Нет. Холодильники. Бытовые холодильники. Они появились, в 60х годах и Helicobacter Pillory перестала выживать, а она — один из факторов риска. И вы думаете, это знание кого-то остановило от победных реляций? Нет. И, между прочим, заболеваемость раком легких тоже падает — просто потому, что люди стали гораздо меньше курить. Причем совершенно непонятно почему, это началось до появления госпрограмм по сокращению числа курильщиков. Просто стало немодно. Сейчас уже очень мало людей курит. Уже меньше 25%, я думаю.

— Big Data и анализ массивов данных — поможет профилактике раковых заболеваний?

Конечно, поможет. Это однозначно нужно. Мы, собственно, ведем такой проект, мы собираем эти самые большие данные, но не в полном объеме, в котором необходимо для исследования, потому что там еще исходы нужно знать. Но статистику по факторам риска мы ведем по всей стране. У нас сейчас уже 350 тысяч записей. Big Data и нейросети — инструменты полезные, но и без них с помощью совершенно традиционных научных и клинических методологий можно добиться значительных результатов.

— Какова роль просветительской деятельности в профилактике рака?

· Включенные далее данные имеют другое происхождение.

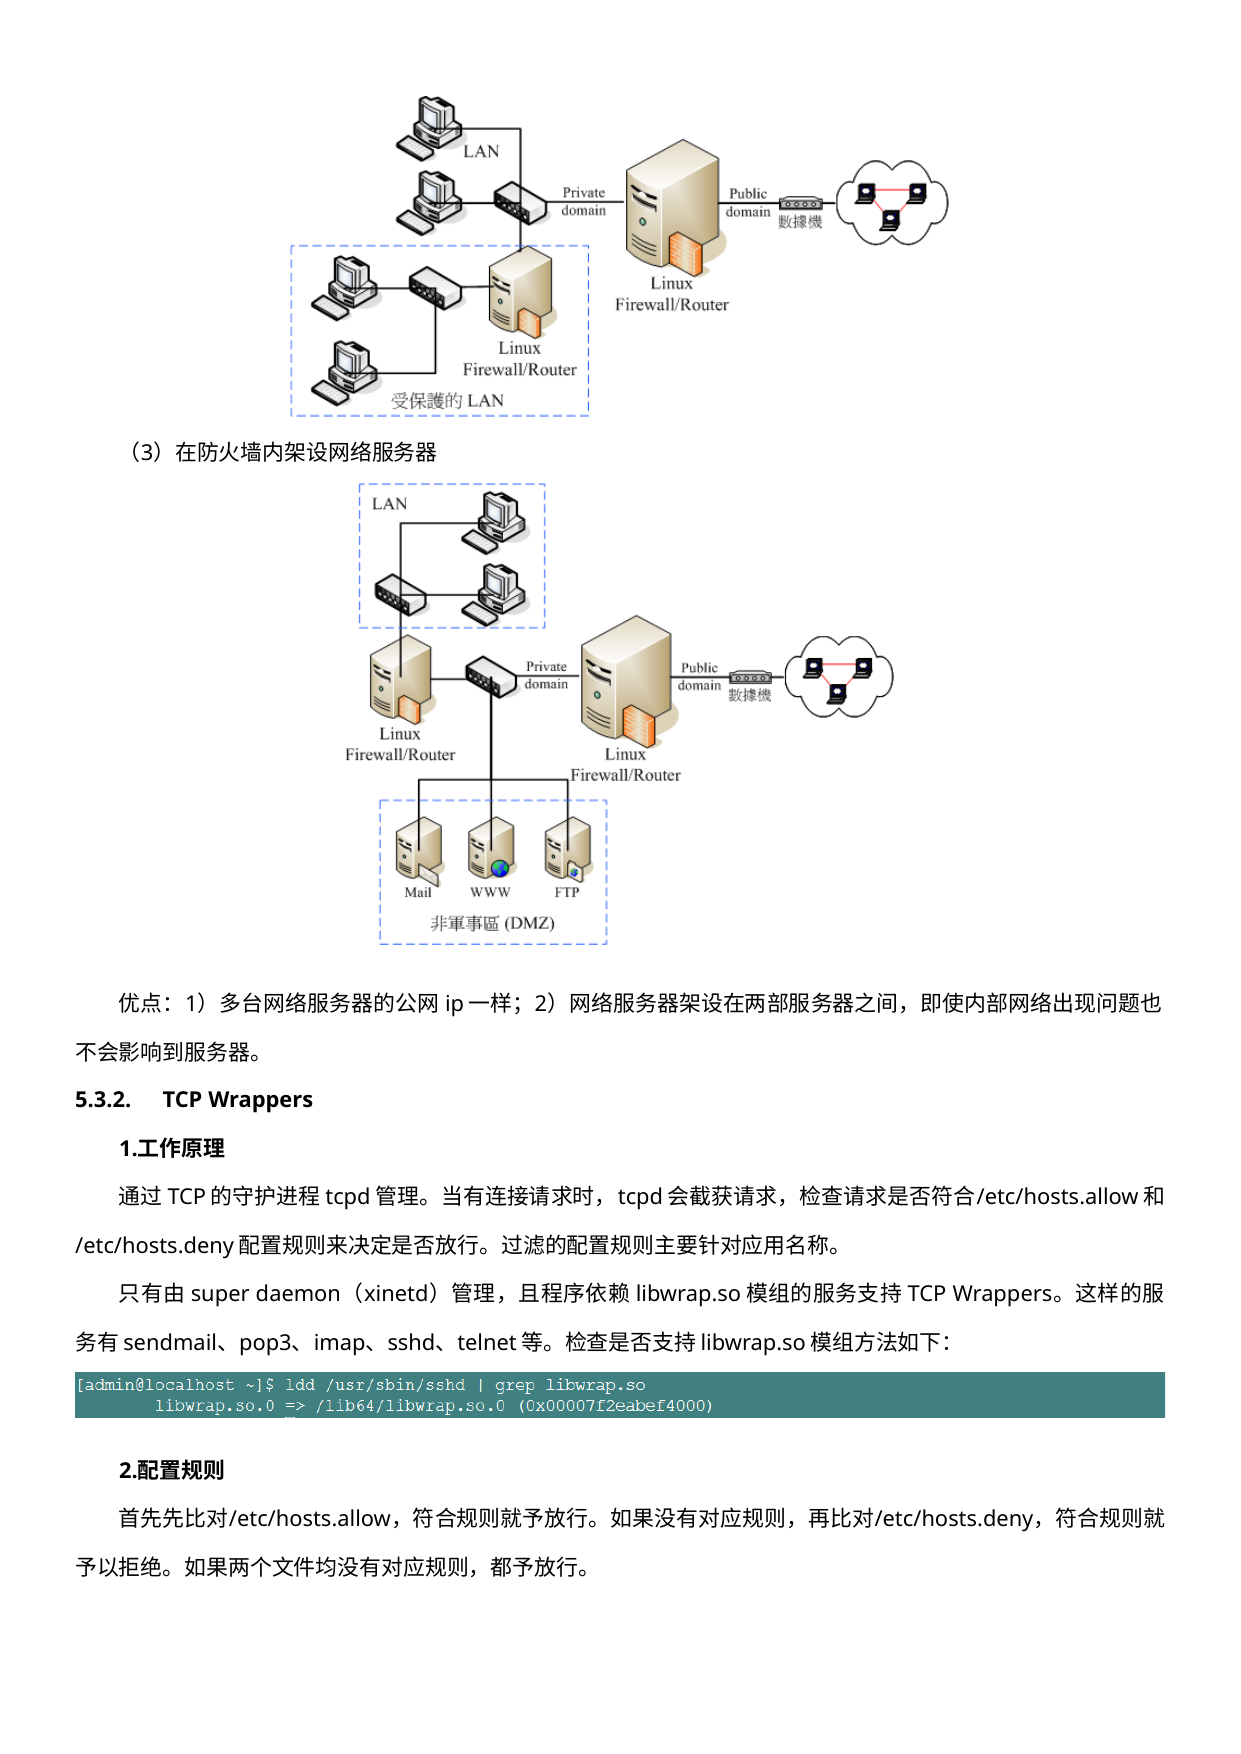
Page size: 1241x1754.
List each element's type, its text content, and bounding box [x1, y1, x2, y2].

text （3）在防火墙内架设网络服务器 [75, 435, 1165, 468]
text 首先先比对/etc/hosts.allow，符合规则就予放行。如果没有对应规则，再比对/etc/hosts.deny，符合规则就予以拒绝。如果两个文件均没有对应规则，都予放行。 [75, 1501, 1165, 1582]
text TCP Wrappers [75, 1083, 1165, 1115]
picture [345, 483, 895, 945]
text 通过TCP的守护进程tcpd管理。当有连接请求时，tcpd会截获请求，检查请求是否符合/etc/hosts.allow和/etc/hosts.deny配置规则来决定是否放行。过滤的配置规则主要针对应用名称。 [75, 1179, 1165, 1260]
text 只有由super daemon（xinetd）管理，且程序依赖libwrap.so模组的服务支持TCP Wrappers。这样的服务有sendmail、pop3、imap、sshd、telnet等。检查是否支持libwrap.so模组方法如下： [75, 1276, 1165, 1357]
picture [290, 95, 950, 417]
text 1.工作原理 [75, 1130, 1165, 1163]
text 优点：1）多台网络服务器的公网ip一样；2）网络服务器架设在两部服务器之间，即使内部网络出现问题也不会影响到服务器。 [75, 986, 1165, 1067]
picture [75, 1372, 1166, 1418]
text 2.配置规则 [75, 1453, 1165, 1485]
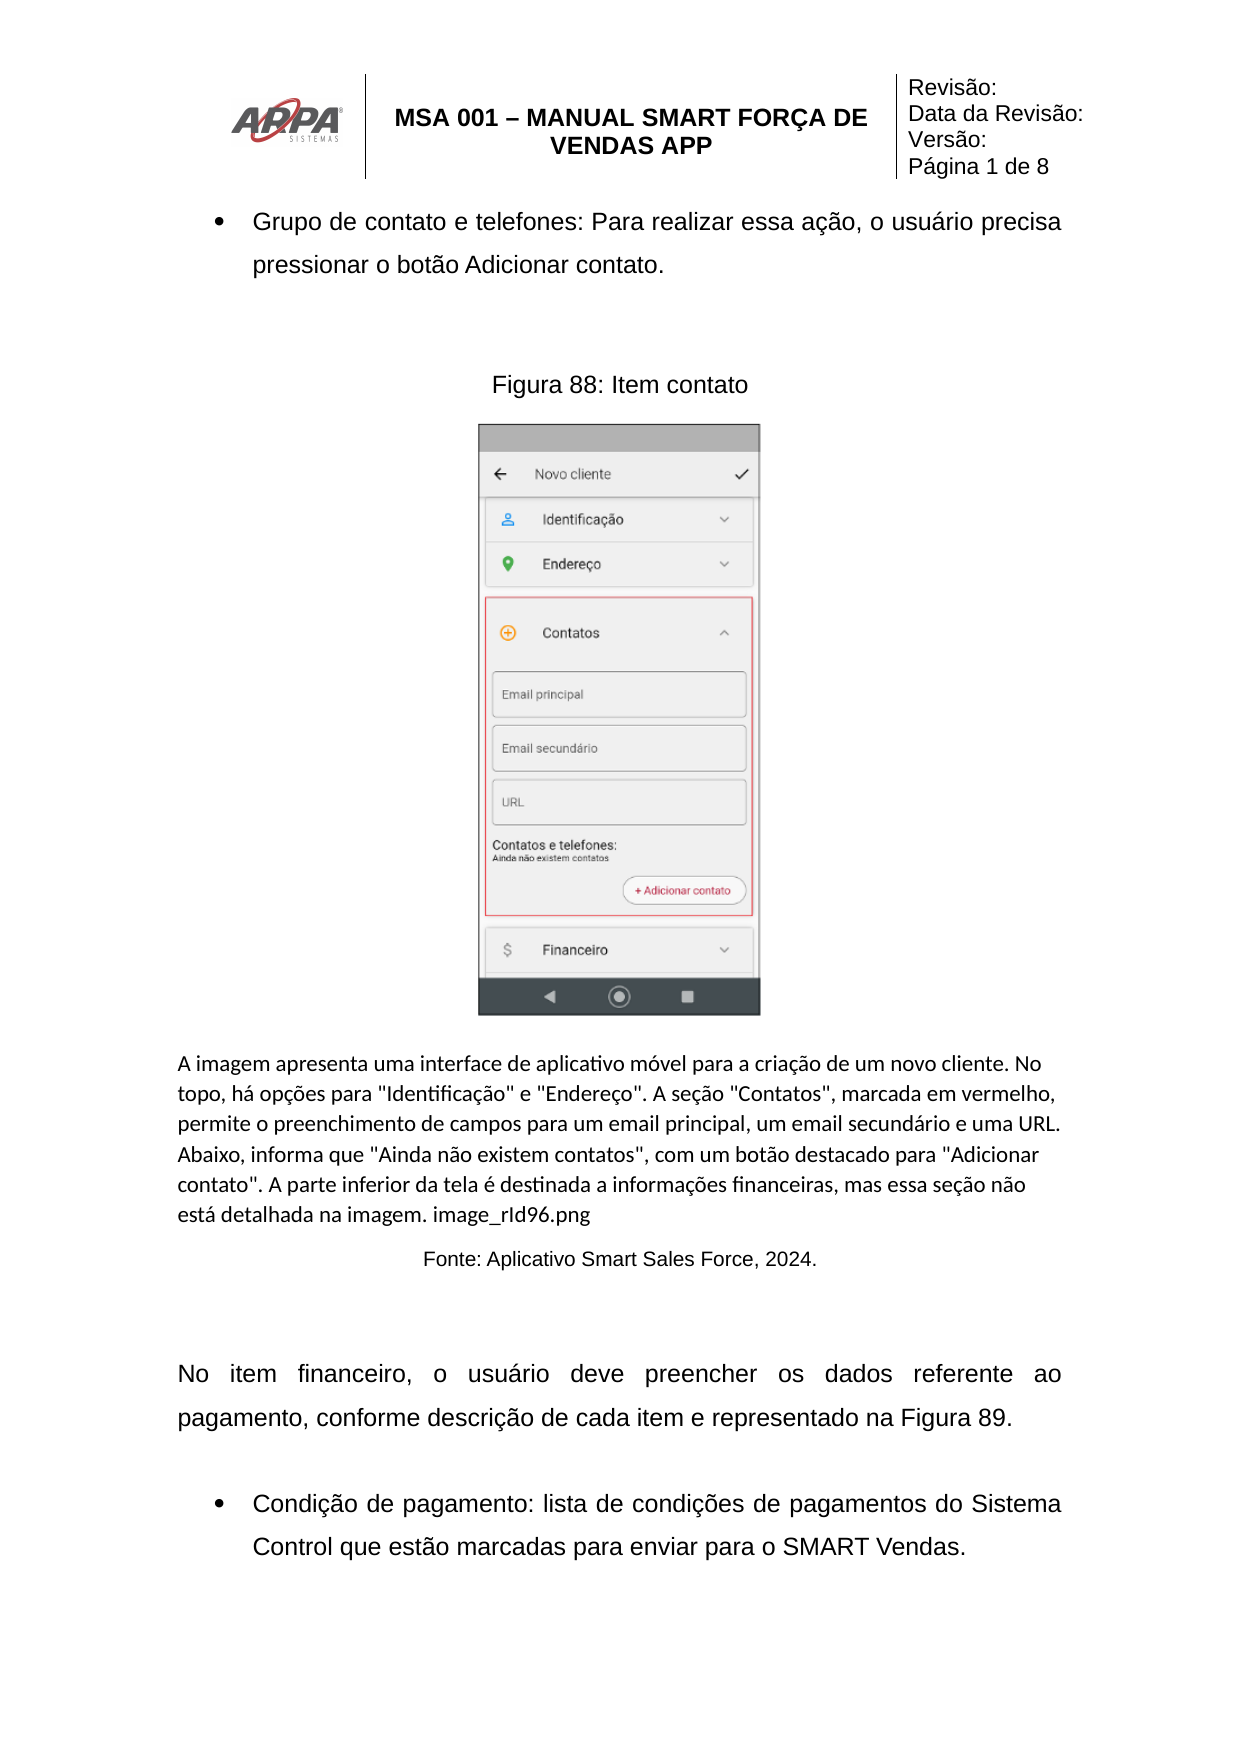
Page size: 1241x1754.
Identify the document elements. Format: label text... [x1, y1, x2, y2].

list No item financeiro, o usuário deve preencher os dados referente ao pagamento, conforme descrição de cada item e representado na Figura 89. [177, 1359, 1063, 1431]
list Grupo de contato e telefones: Para realizar essa ação, o usuário precisa pressionar o botão Adicionar contato. [215, 207, 1063, 279]
list Figura 88: Item contato [177, 370, 1063, 399]
text Fonte: Aplicativo Smart Sales Force, 2024. [177, 1247, 1063, 1271]
picture [231, 98, 343, 147]
picture [466, 415, 774, 1019]
text A imagem apresenta uma interface de aplicativo móvel para a criação de um novo cliente. No topo, há opções para "Identificação" e "Endereço". A seção "Contatos", marcada em vermelho, permite o preenchimento de campos para um email principal, um email secundário e uma URL. Abaixo, informa que "Ainda não existem contatos", com um botão destacado para "Adicionar contato". A parte inferior da tela é destinada a informações financeiras, mas essa seção não está detalhada na imagem. image_rId96.png [177, 1049, 1063, 1228]
list Condição de pagamento: lista de condições de pagamentos do Sistema Control que estão marcadas para enviar para o SMART Vendas. [215, 1489, 1063, 1561]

Это крайне недооцененная штука. Но это скучно — заниматься просвещением, нет ни драмы, ни театра, ни выступлений министра. Но вообще — это один из самых главных механизмов снижения смертности. Но у нас этот механизм работает слабо, и у него качество хромает. Нельзя называть просвещением статьи в условной «Комсомольской правде» потому, что ее авторов самих надо сначала сильно просвещать. Профессиональных журналистов, специализирующихся на медицине, в стране можно пересчитать по пальцам. Их никто не обучает. Хотя попытки делаются. Например, питерский вуз ИТМО открыл замечательный проект: у них теперь есть магистратура по научной коммуникации. Там вместе с профильными специалистами занимаются и журналисты. И мне нравится качество многих из этих ребят. Из них получаются толковые научные журналисты.

— Наша беседа подходит к концу. Что можно сказать в ее завершение? Что заставляет вас двигаться, что дает вам силы в этом беспросветном...

Ну, почему сразу беспросветном? Это вообще-то, на самом деле, прикольный мир и прикольная жизнь. Мне нравится так жить. Что дает силы? Кстати, хороший вопрос на самом деле. Что дает силы? Не знаю.

— ​Почему-то вы решили, что не будете делать медицинскую карьеру, а ушли в область создания медицинских инфраструктурных решений.

Ну, я на этот вопрос уже много раз отвечал.

Когда-то я понял, что являюсь солдатом армии каких-то странных королей, которые идут непонятно куда, позвякивая бубенчиками. И это сопровождается плясками, причем я бы сказал — плясками Святого Витта. У меня к этому какое-то генетическое отвращение. Я не переношу иррациональности.

Медицина вся очень иерархична. И я понимал, что, если я останусь врачом работать, то мой потолок — это должность уровня заведующего отделением. И, возможно, я буду даже довольно известным в узких кругах зав. отделением, но... Вот мне 60, я абсолютно без здоровья, с сизым носом, с инсультом, меня не любят женщины, а сразу после этого — финал. А я хотел чего-то очень глобального. Мне не хватало простора, меня душила... можно сказать, местечковость такой деятельности.

Кстати, на прощанье — мы тут легкий ребрендинг фонда делаем, и думаем над новым слоганом. Один из вариантов гласит: «Фонд профилактики рака. Злокачественные изменения в медицине», — но «зло» при этом перечеркнуто.